# Toner "Lebenszeit" verlängern?



## MatMade142 (25. Oktober 2011)

*Toner "Lebenszeit" verlängern?*

Hallihallöle,

ich bräuchte mal wieder einen guten Rat aus eurem Wissenschatz.

Ich hab mal vor langer Zeit irgendwo gehöhrt/gelesen, dass man durch einen bestimmten Kniff noch etwas Toner aus der Kartusche quetschen kann.
Obwohl der Drucker schon "Schlieren" zieht bzw. den Druck verweigert. Könnt ihr mir sagen, ob mein Halbwissen richtig ist und wenn ja wie es geht?

Mein Drucker: Samsung CLX-3175
Der Toner: CLT-K4092S(schwarz)


----------



## N8Mensch2 (25. Oktober 2011)

*AW: Toner "Lebenszeit" verlängern?*

Die Kartusche mal gut schütteln, danach sollten noch ein paar saubere Ausdrucke möglich sein.

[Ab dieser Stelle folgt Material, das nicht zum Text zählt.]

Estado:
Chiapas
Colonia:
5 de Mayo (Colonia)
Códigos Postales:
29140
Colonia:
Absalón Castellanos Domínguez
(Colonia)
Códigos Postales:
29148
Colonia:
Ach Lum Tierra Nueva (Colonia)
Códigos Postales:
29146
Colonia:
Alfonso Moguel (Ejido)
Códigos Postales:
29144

Edit: Mache ich, sobald der Druck schwach wird. Möglicherweise hast du diesen Zeitpunkt überschritten und dann geht vielleicht nicht mehr viel. Einfach mal ausprobieren.


----------



## Dr Bakterius (25. Oktober 2011)

*AW: Toner "Lebenszeit" verlängern?*

Jepp außer schütteln wüßte ich auch keine andere Lösung


----------



## onslaught (28. Oktober 2011)

*AW: Toner "Lebenszeit" verlängern?*



Dr Bakterius schrieb:


> Jepp außer schütteln wüßte ich auch keine andere Lösung


 
am besten im aufgewärmten Zustand.            Vorsicht, nicht die Finger verbrennen


----------



## MatMade142 (28. Oktober 2011)

*AW: Toner "Lebenszeit" verlängern?*

Danke euch das Schütteln hat was gebracht, jetzt kommen wieder schöne schwarze Seiten raus.
Mal gucken wie lange der Toner mit den Tricks noch hält.


----------



## Icejester (28. Oktober 2011)

*AW: Toner "Lebenszeit" verlängern?*

Wunder kannst Du davon leider nicht erwarten. Ich würde mir vorsichtshalber schonmal Ersatz kaufen und daneben legen.


----------



## MatMade142 (28. Oktober 2011)

*AW: Toner "Lebenszeit" verlängern?*

Ersatz ist schon da, ich will nur den letzten Tropfen rausquetschen.
Das Geld wächst bei ja schließlich nicht auf Bäumen. (schade)


----------



## Dr Bakterius (28. Oktober 2011)

*AW: Toner "Lebenszeit" verlängern?*

Doch gibt es nur die Einzahlung bei der Bank könnte problematisch sein -> Pfennigbaum


----------



## MatMade142 (28. Oktober 2011)

*AW: Toner "Lebenszeit" verlängern?*


----------



## solari (28. Oktober 2011)

*AW: Toner "Lebenszeit" verlängern?*

Es gibt tatsächlich Tastenkombinationen mit denen man den internen Zähler zurücksetzen kann.
Dies betrifft aus eigener Erfahrung z.B. HP-Drucker. Dort wird der Tonerstand (wie auch bei anderen Herstellern) nicht gemessen, sondern rückwärtsgezäht. 
Beispiel: laut HP ist der Toner für 3.000 Seiten ausgelegt. So werden die Ausdrucke gezählt, bis diese Vorgabe erreicht ist, egal ob Toner leer oder nicht. Danach gehen (wie in meinem Fall) auch alle anderen Farben inkl. Schwarz nicht mehr 
Mit gewissen Tastenkombinationen kann man diesen Zähler zurücksetzen.
Ich habe mir vor Jahren mal diese Tastenkombination aus reiner Neugier über eBay ersteigert 
Ging tatsächlich, macht aber nicht immer Sinn -> denn wenn alle, dann alle


----------



## Icejester (28. Oktober 2011)

*AW: Toner "Lebenszeit" verlängern?*

Hä? Wie ersteigert man denn eine Tastenkombination? Hast Du Geld bezahlt, damit man Dir dieses Geheimnis verrät, oder wie darf ich mir das vorstellen?


----------



## solari (28. Oktober 2011)

*AW: Toner "Lebenszeit" verlängern?*

Joo, genau so war es.
Aber der Betrag hielt sich in Grenzen. Ich glaube, es waren 3 €.
Wie gesagt (oder geschrieben), ich wollte einfach wissen, ob was dran ist.


----------